## PROBLEM REQUIREMENTS
Copy nothing but the lines below, from the one with "Food and Drug" through the one with "(315) 386-4533", exactly as written; no pictures should appear.

Stored data entries
.....

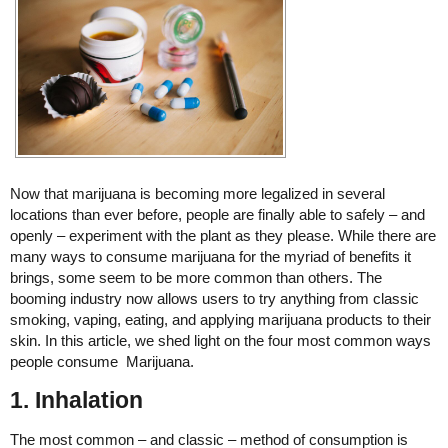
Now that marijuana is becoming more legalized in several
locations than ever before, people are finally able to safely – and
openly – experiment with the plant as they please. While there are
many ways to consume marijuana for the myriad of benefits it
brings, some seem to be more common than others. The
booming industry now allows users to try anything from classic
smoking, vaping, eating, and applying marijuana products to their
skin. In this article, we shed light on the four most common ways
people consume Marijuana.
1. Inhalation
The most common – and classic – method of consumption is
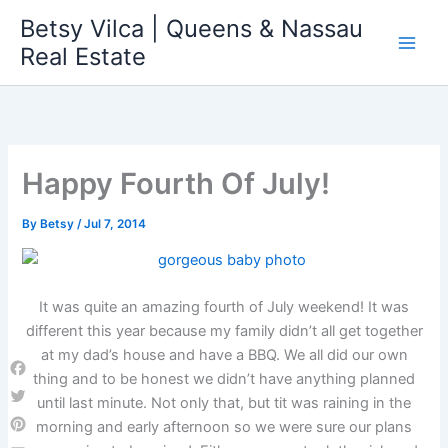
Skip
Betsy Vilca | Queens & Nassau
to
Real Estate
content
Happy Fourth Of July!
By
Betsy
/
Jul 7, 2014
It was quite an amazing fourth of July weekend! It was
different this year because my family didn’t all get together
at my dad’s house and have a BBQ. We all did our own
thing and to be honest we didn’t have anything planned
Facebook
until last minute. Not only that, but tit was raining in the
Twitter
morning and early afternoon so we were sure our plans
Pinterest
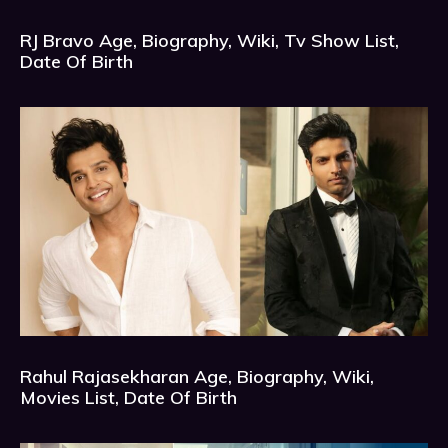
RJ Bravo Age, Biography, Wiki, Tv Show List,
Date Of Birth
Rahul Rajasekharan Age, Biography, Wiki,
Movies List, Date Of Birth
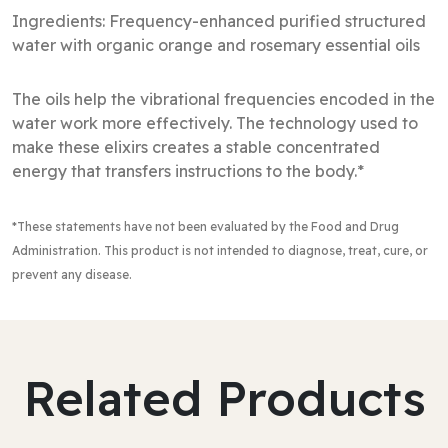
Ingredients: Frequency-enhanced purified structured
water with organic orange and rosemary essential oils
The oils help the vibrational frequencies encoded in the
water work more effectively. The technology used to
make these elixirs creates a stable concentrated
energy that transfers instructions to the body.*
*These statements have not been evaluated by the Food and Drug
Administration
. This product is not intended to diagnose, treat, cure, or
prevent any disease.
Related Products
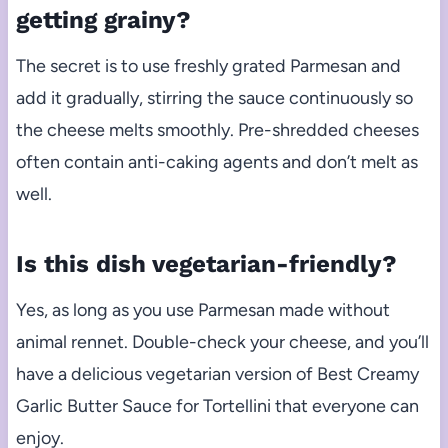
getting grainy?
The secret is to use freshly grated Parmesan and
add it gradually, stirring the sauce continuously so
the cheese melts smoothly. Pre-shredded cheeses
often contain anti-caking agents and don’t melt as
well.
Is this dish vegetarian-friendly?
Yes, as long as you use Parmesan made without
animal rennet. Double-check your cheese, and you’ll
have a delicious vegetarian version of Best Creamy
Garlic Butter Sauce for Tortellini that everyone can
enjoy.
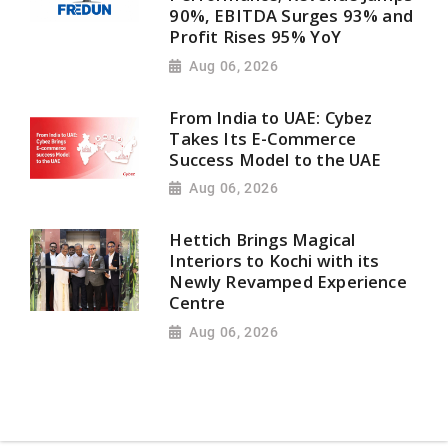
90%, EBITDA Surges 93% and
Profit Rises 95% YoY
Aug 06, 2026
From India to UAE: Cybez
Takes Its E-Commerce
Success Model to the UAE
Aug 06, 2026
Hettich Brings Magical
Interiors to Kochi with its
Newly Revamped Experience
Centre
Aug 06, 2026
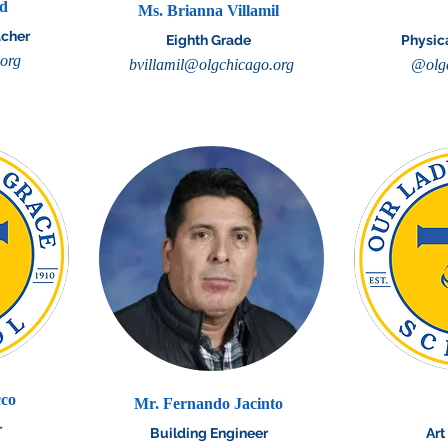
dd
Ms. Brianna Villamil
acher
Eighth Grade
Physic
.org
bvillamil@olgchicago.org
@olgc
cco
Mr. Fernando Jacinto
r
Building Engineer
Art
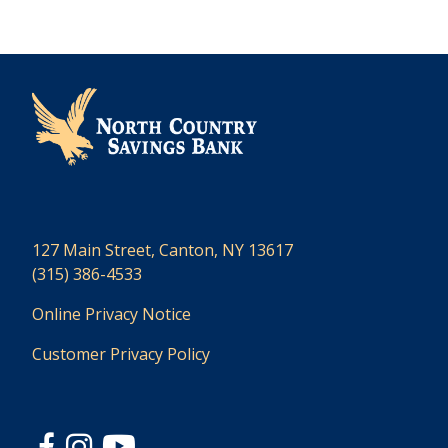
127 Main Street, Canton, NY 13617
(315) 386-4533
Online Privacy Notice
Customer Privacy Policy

.....

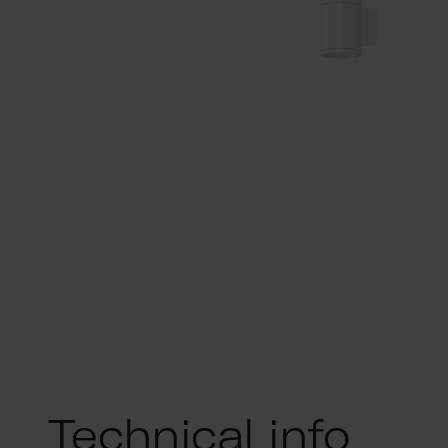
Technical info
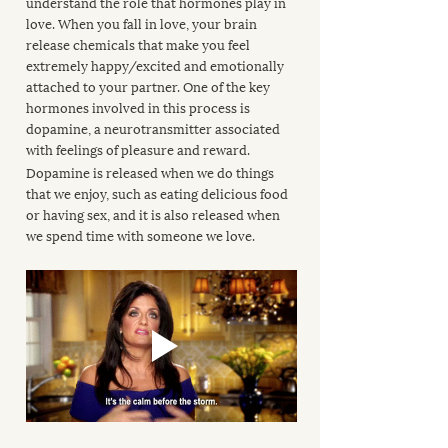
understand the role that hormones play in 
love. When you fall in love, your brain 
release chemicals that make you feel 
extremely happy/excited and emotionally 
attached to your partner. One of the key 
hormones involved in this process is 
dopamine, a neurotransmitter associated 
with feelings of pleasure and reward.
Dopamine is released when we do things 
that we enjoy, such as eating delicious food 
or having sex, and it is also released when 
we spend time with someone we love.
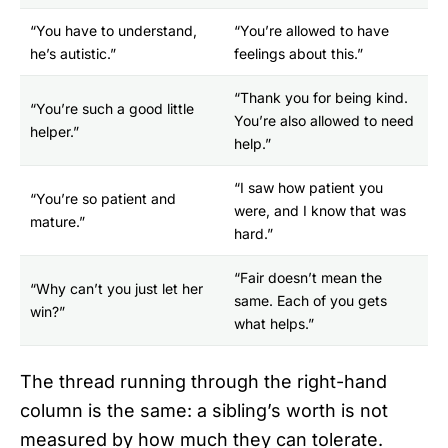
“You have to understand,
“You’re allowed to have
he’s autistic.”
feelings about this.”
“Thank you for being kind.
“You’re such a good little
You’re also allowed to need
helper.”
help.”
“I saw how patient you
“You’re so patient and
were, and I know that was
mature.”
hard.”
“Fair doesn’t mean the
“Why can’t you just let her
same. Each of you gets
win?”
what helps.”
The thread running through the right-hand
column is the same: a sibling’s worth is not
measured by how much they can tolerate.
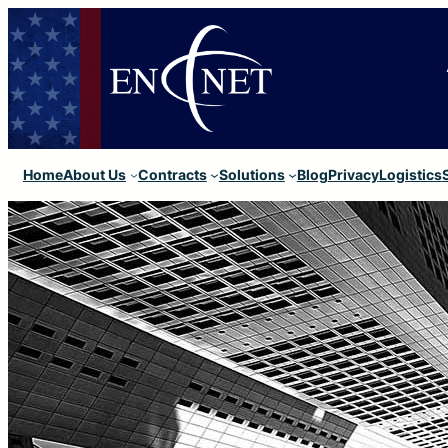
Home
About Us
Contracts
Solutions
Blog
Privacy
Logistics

.....

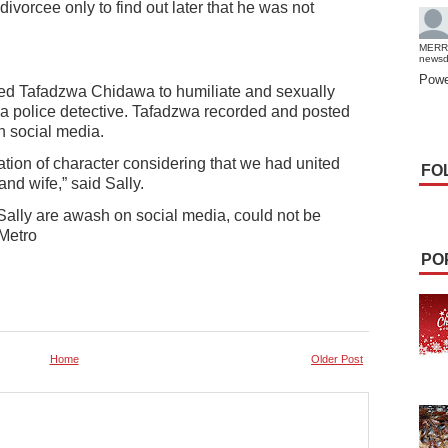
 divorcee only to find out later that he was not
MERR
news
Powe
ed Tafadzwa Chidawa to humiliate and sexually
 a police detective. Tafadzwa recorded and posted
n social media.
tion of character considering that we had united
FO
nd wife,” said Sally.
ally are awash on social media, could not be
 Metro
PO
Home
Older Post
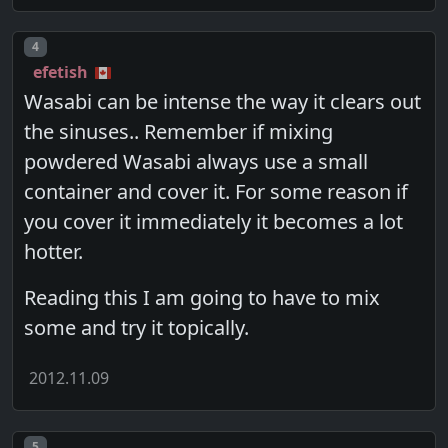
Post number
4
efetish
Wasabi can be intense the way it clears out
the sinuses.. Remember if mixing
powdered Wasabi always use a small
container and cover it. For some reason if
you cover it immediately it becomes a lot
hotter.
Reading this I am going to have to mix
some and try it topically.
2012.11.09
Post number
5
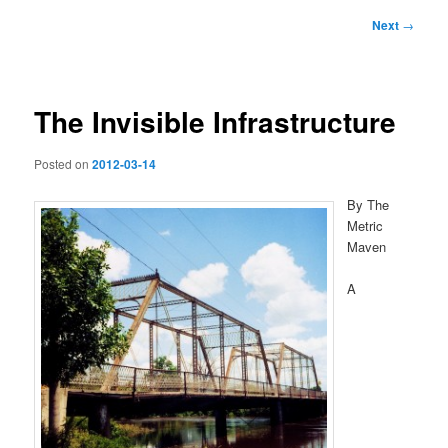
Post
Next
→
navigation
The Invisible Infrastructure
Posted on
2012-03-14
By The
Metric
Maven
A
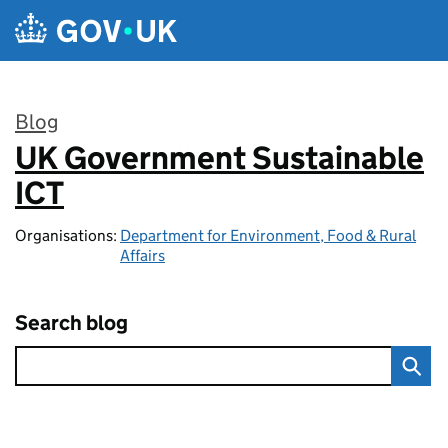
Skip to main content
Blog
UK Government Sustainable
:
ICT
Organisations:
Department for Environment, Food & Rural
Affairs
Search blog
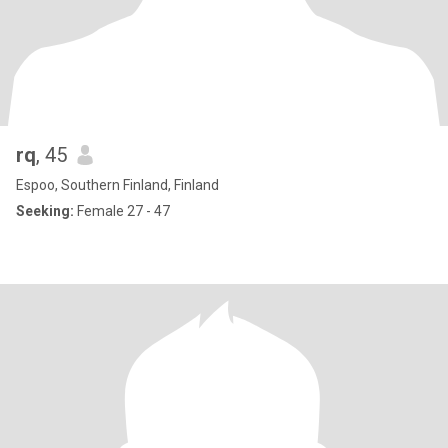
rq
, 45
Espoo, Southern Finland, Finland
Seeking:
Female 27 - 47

.....

## ANSWER FOR THE TASK
*These statements have not been evaluated by the Food and Drug
Administration
. This product is not intended to diagnose, treat, cure, or
prevent any disease.
Related Products
getting grainy?
The secret is to use freshly grated Parmesan and
add it gradually, stirring the sauce continuously so
the cheese melts smoothly. Pre-shredded cheeses
often contain anti-caking agents and don’t melt as
well.
Is this dish vegetarian-friendly?
Yes, as long as you use Parmesan made without
animal rennet. Double-check your cheese, and you’ll
have a delicious vegetarian version of Best Creamy
Garlic Butter Sauce for Tortellini that everyone can
enjoy.
90%, EBITDA Surges 93% and
Profit Rises 95% YoY
Aug 06, 2026
From India to UAE: Cybez
Takes Its E-Commerce
Success Model to the UAE
Aug 06, 2026
Hettich Brings Magical
Interiors to Kochi with its
Newly Revamped Experience
Centre
Aug 06, 2026
dd
Ms. Brianna Villamil
acher
Eighth Grade
Physic
.org
bvillamil@olgchicago.org
@olgc
cco
Mr. Fernando Jacinto
r
Building Engineer
Art
127 Main Street, Canton, NY 13617
(315) 386-4533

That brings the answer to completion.